There are 824 social welfare homes with more than 78,000 residents, more than 10,000 of whom are bedridden and require constant care. DPSs employ 139 physicians on a scale of 139, with only eighteen full-time positions. The nursing homes also employ 1,334 physiotherapists, 1165 of whom are full-time equivalents. In total, DPSs employ more than 58,000 workers, including more than 55,000 full-time employees.
At least in theory, when it comes to medical and nursing care, there shouldn't be a problem: DPS residents are provided with POZ care. As Deputy Health Minister Tomasz Maciejewski said, citing data from the National Health Fund, 95,549 DPS residents in the first half of 2025 will have been provided with OPZ physician services, while 80,156 will have been provided with OPZ nurse services. In 2024, a total of nearly PLN 40 million will be spent on home long-term nursing care services, also provided in DPS.

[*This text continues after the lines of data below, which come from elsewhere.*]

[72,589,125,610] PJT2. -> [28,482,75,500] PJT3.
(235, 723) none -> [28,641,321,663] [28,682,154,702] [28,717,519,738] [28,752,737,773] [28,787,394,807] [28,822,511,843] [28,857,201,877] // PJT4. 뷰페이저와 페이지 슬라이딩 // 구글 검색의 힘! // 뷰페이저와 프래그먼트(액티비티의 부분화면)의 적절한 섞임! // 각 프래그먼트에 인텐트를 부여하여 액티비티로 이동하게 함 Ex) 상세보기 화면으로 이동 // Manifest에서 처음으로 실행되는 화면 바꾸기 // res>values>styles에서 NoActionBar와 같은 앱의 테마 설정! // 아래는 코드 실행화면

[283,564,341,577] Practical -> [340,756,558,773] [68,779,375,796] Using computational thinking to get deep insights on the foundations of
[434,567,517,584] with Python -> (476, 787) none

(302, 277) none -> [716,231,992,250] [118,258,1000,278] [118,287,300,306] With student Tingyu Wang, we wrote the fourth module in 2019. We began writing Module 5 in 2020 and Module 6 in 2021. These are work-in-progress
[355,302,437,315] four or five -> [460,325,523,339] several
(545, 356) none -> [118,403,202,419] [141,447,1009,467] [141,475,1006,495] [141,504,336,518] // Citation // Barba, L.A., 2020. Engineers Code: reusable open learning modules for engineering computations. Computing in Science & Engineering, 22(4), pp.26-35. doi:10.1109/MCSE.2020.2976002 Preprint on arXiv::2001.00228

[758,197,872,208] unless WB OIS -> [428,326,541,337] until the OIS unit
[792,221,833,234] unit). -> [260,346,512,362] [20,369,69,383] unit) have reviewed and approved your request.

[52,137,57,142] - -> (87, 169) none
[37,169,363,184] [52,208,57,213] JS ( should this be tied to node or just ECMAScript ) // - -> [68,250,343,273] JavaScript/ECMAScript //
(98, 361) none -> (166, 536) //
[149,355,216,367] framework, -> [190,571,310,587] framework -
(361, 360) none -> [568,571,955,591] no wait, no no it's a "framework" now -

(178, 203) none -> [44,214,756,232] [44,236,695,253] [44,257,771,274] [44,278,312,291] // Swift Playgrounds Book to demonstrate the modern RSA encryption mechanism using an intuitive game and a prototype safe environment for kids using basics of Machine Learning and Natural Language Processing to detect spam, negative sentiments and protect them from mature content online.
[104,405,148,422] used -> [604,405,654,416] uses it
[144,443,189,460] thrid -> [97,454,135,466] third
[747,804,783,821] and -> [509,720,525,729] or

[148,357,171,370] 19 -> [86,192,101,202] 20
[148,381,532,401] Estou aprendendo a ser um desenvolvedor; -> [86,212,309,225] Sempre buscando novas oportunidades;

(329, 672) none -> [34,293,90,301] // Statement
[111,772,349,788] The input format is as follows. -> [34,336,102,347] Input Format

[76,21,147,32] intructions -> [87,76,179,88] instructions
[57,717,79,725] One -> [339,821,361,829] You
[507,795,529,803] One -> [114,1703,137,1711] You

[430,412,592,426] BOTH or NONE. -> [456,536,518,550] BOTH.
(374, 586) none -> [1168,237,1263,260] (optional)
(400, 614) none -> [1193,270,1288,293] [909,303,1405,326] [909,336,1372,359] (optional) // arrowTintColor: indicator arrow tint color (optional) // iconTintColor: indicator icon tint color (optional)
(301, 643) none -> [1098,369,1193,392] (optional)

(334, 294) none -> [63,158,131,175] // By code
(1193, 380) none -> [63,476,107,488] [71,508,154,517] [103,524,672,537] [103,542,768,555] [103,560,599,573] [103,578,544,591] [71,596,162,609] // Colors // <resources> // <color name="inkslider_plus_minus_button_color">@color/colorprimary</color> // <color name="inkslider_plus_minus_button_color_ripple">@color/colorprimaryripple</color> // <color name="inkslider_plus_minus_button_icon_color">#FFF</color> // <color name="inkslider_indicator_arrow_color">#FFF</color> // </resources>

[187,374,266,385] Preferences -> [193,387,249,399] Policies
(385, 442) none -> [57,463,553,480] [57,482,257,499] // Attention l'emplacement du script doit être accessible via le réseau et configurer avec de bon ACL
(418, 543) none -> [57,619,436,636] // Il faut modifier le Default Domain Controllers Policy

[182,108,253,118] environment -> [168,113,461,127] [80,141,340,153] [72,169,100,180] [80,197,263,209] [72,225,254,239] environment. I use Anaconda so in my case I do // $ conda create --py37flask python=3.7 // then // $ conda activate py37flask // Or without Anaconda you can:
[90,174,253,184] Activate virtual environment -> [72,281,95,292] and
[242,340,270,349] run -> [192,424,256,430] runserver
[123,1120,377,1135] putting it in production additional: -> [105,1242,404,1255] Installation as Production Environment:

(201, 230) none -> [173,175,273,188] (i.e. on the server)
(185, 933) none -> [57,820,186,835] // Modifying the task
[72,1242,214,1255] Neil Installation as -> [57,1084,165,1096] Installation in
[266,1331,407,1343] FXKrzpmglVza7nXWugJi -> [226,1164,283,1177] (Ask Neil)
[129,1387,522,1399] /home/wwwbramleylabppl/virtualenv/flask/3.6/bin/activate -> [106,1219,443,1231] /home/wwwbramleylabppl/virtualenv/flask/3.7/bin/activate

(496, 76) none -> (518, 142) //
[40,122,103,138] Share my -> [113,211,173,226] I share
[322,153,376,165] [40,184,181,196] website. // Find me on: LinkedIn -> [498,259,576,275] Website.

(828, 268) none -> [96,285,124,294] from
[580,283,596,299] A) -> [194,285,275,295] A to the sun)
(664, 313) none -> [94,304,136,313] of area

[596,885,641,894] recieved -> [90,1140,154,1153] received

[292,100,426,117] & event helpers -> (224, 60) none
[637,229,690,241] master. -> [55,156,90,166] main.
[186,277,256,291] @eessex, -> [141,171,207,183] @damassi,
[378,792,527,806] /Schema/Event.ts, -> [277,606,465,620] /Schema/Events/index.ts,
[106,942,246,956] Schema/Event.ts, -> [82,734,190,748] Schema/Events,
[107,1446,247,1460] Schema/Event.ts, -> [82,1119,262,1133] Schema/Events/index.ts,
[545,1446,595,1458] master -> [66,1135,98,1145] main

According to data from the Ministry of Public Health and Social Policy, between January and August 2025, 16,671 requests were made to PCPs to provide benefits to DPS residents - of which only 48 were denied. The situation is much worse for nursing services. Of the 15,949 requests for OPD nurses, as many as 282 ended in denial. Even more alarming data concern long-term nursing care - here, out of 2357 requests, as many as 525 were denied, which indicates serious problems with the realization of the right to care within the framework of the POZ. These problems are due to both staffing and financial constraints.
One of the reasons why DPSs are finding it increasingly difficult to find nurses willing to work is the disparity in wages - these facilities are not covered by the Law on Minimum Wages for Health Care Workers, so they do not have guaranteed minimum rates to which nurses are entitled, and the local government units that run these facilities are unable to compete for staff with medical entities, and have long been drawing attention to the worsening problem of a shortage of both medical (nurses, physiotherapists, and to a lesser extent, doctors) and nursing staff.